THE PROBLEM: Only the lines holding "préférences" are wanted. Copy every one from the records below.

STUDY MATERIAL:
=== Section Start ===
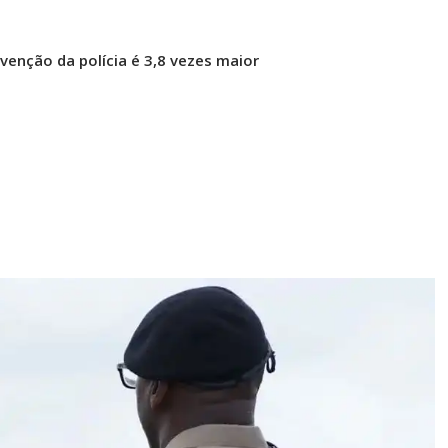
venção da polícia é 3,8 vezes maior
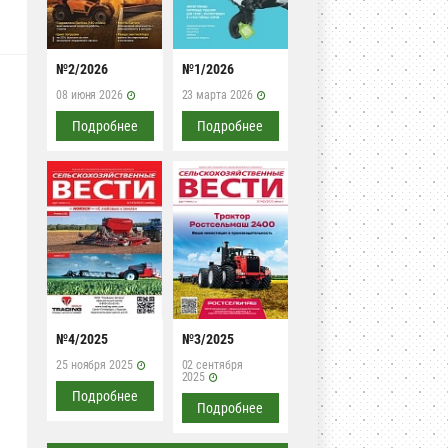
№2/2026
№1/2026
08 июня 2026
23 марта 2026
Подробнее
Подробнее
и
№4/2025
№3/2025
25 ноября 2025
02 сентября
2025
Подробнее
Подробнее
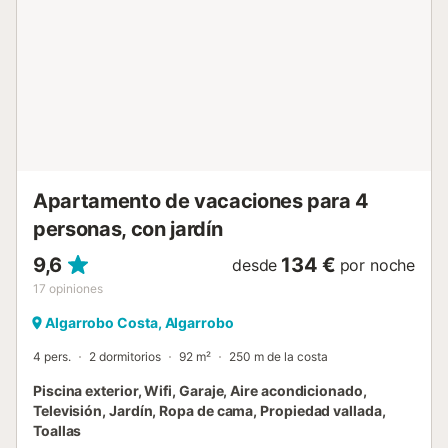
posibilidad de alojar a 3ª y 4ª persona con suplemento,
gracias a un cómodo sofá cama doble en el salón 🛋️. El
dormitorio principal incluye una cama doble, ventana
exterior que aporta mucha luz natural y televisión para
relajarte viendo tu serie favorita 📺. La cocina
independiente, equipada con vitrocerámica, nevera,
microondas, horno, congelador, lavadora, cafetera,
tostadora y exprimidor, está comunicada con el salón
comedor mediante un arco, creando un espacio ideal para
compartir momentos mientras cocinas 🍳. Ad...
Apartamento de vacaciones para 4
personas, con jardín
9,6
134 €
desde
por noche
17
opiniones
Algarrobo Costa, Algarrobo
4 pers.
2 dormitorios
92 m²
250 m de la costa
Piscina exterior, Wifi, Garaje, Aire acondicionado,
Televisión, Jardín, Ropa de cama, Propiedad vallada,
Toallas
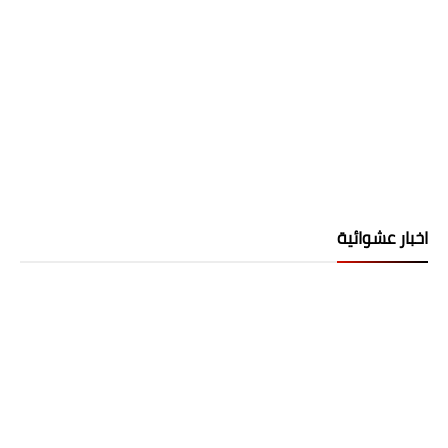
اخبار عشوائية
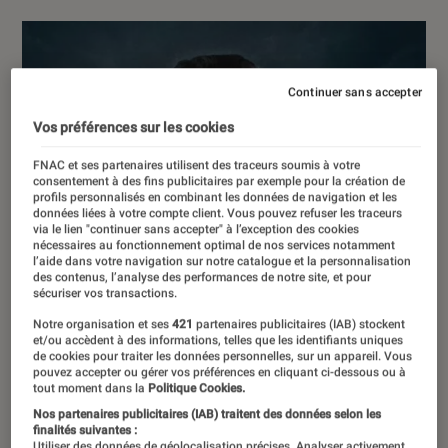
Continuer sans accepter
Vos préférences sur les cookies
FNAC et ses partenaires utilisent des traceurs soumis à votre
consentement à des fins publicitaires par exemple pour la création de
profils personnalisés en combinant les données de navigation et les
données liées à votre compte client. Vous pouvez refuser les traceurs
via le lien "continuer sans accepter" à l’exception des cookies
nécessaires au fonctionnement optimal de nos services notamment
l’aide dans votre navigation sur notre catalogue et la personnalisation
des contenus, l’analyse des performances de notre site, et pour
sécuriser vos transactions.
Notre organisation et ses
421
partenaires publicitaires (IAB) stockent
et/ou accèdent à des informations, telles que les identifiants uniques
de cookies pour traiter les données personnelles, sur un appareil. Vous
pouvez accepter ou gérer vos préférences en cliquant ci-dessous ou à
tout moment dans la
Politique Cookies.
Nos partenaires publicitaires (IAB) traitent des données selon les
finalités suivantes :
Utiliser des données de géolocalisation précises. Analyser activement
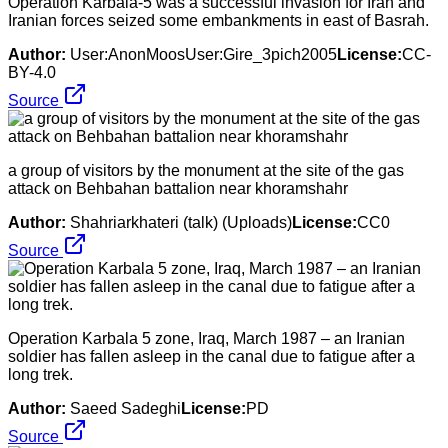
Operation Karbala-5 was a successful invasion for Iran and
Iranian forces seized some embankments in east of Basrah.
Author:
User:AnonMoosUser:Gire_3pich2005
License:
CC-
BY-4.0
Source
a group of visitors by the monument at the site of the gas
attack on Behbahan battalion near khoramshahr
Author:
Shahriarkhateri (talk) (Uploads)
License:
CC0
Source
Operation Karbala 5 zone, Iraq, March 1987 – an Iranian
soldier has fallen asleep in the canal due to fatigue after a
long trek.
Author:
Saeed Sadeghi
License:
PD
Source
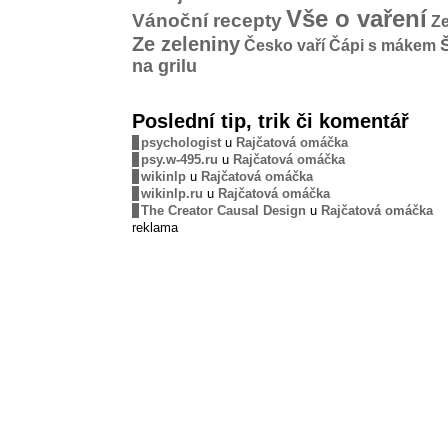
Vše o vaření
Vánoční recepty
Ze
Ze zeleniny
Česko vaří
Čápi s mákem
na grilu
Poslední tip, trik či komentář
psychologist
u
Rajčatová omáčka
psy.w-495.ru
u
Rajčatová omáčka
wikinlp
u
Rajčatová omáčka
wikinlp.ru
u
Rajčatová omáčka
The Creator Causal Design
u
Rajčatová omáčka
reklama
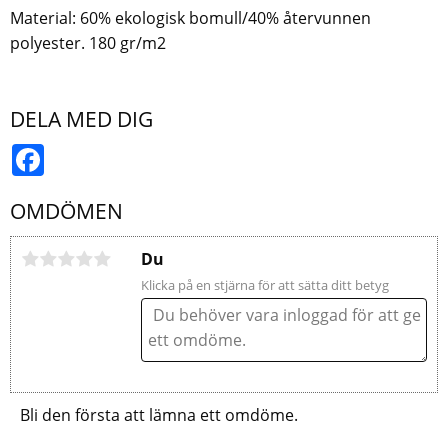
Material: 60% ekologisk bomull/40% återvunnen
polyester. 180 gr/m2
DELA MED DIG
Facebook
OMDÖMEN
Du
Klicka på en stjärna för att sätta ditt betyg
Bli den första att lämna ett omdöme.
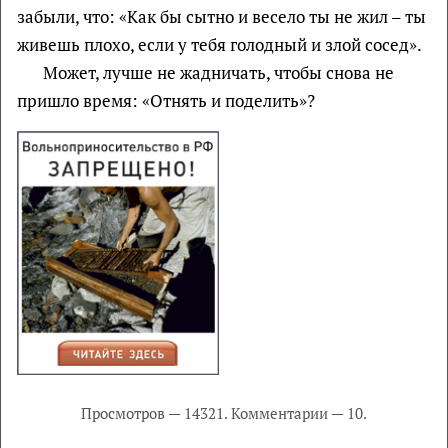
забыли, что: «Как бы сытно и весело ты не жил – ты
живешь плохо, если у тебя голодный и злой сосед».
Может, лучше не жадничать, чтобы снова не
пришло время: «Отнять и поделить»?
Просмотров — 14321. Комментарии — 10.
=== Section End ===
SOLUTION TO THIS EXERCISE:
Vos préférences sur les cookies
pouvez accepter ou gérer vos préférences en cliquant ci-dessous ou à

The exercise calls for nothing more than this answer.